Deshalb: Es ist nichts entschieden. Wir verhandeln gerade. Am Ende ist das, was von der GEW übrigens seit einiger Zeit immer wieder als Vorschlag eingebracht wird, nämlich über Arbeitszeitkontenmodelle zu reden, genau das Ziel. Wir wollen ein Format entwickeln, in dem wir faktisch gesehen Modelle entwickeln, in denen Arbeitszeitkonten anwachsen können. Aber das muss gerechnet werden, es müssen rechtliche Rahmenbedingung geschaffen werden usw. usf. Ich finde, wir sollten hier nicht über ungelegte Eier oder über Zwischenstände reden, sondern wir machen in Ruhe und Bedachtsamkeit die Verhandlungen, ohne uns zu viel Zeit zu lassen. Wenn es Ergebnisse gibt - das habe ich der GEW, den Gewerkschaften und den Kollegen versprochen  , werden wir diese mit der Volksinitiative und allen anderen in Ruhe bereden, damit wir am Ende in diesem Lande einen Konsens haben.

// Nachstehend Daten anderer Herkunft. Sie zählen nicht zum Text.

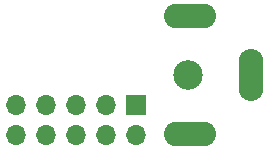
<source format=gbr>
%TF.GenerationSoftware,KiCad,Pcbnew,7.0.7*%
%TF.CreationDate,2023-09-15T23:53:17-05:00*%
%TF.ProjectId,composite-video-adapter,636f6d70-6f73-4697-9465-2d766964656f,rev?*%
%TF.SameCoordinates,Original*%
%TF.FileFunction,Soldermask,Top*%
%TF.FilePolarity,Negative*%
%FSLAX46Y46*%
G04 Gerber Fmt 4.6, Leading zero omitted, Abs format (unit mm)*
G04 Created by KiCad (PCBNEW 7.0.7) date 2023-09-15 23:53:17*
%MOMM*%
%LPD*%
G01*
G04 APERTURE LIST*
%ADD10C,2.500000*%
%ADD11O,4.400000X2.100000*%
%ADD12O,2.100000X4.400000*%
%ADD13R,1.700000X1.700000*%
%ADD14O,1.700000X1.700000*%
G04 APERTURE END LIST*
D10*
%TO.C,J2*%
X145697600Y-99190800D03*
D11*
X145897600Y-104190800D03*
D12*
X150997600Y-99190800D03*
D11*
X145897600Y-94190800D03*
%TD*%
D13*
%TO.C,J1*%
X141325600Y-101752400D03*
D14*
X141325600Y-104292400D03*
X138785600Y-101752400D03*
X138785600Y-104292400D03*
X136245600Y-101752400D03*
X136245600Y-104292400D03*
X133705600Y-101752400D03*
X133705600Y-104292400D03*
X131165600Y-101752400D03*
X131165600Y-104292400D03*
%TD*%
M02*

</source>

Zwischen den Herausforderungen, die Unterrichtsversorgung zu stabilisieren und vielleicht auch zu verbessern, und auf der anderen Seite die Kollegen, die in den letzten Jahren im System genug erlebt haben - da bin ich völlig bei Ihnen  , nicht über Gebühr zu belasten, müssen wir in diesen schwierigen Zeiten einen Kompromiss finden. Das werden wir auch angehen.

Jetzt bin ich schon lange über die Zeit. Deshalb will ich nur sagen: Auch bei Seiteneinsteigerqualifizierungen haben wir eine ganze Menge gemacht. Wir machen berufsbegleitende Angebote. Das will ich Ihnen jetzt alles gar nicht erzählen.

Aber eines will ich doch noch sagen: Die Entlastung von Lehrkräften ist auch ein Punkt von Ihnen. Ich bin sehr gespannt und ein klein wenig stolz, dass es uns gelungen ist, den Modellversuch Schulverwaltungsassistenten zum Tragen zu bringen. Hier wollen wir noch einmal explizit in den Schulen mit einer neuen Personalkategorie, mit neuen Kolleginnen und Kollegen, versuchen, Lehrerinnen und Lehrer, Schulleiter an Stellen zu entlasten, an denen es vielleicht möglich ist. Ich hoffe, die Wertschätzung, die Sie diesen Projekten entgegenbringen, ist genauso hoch, wie die meinige.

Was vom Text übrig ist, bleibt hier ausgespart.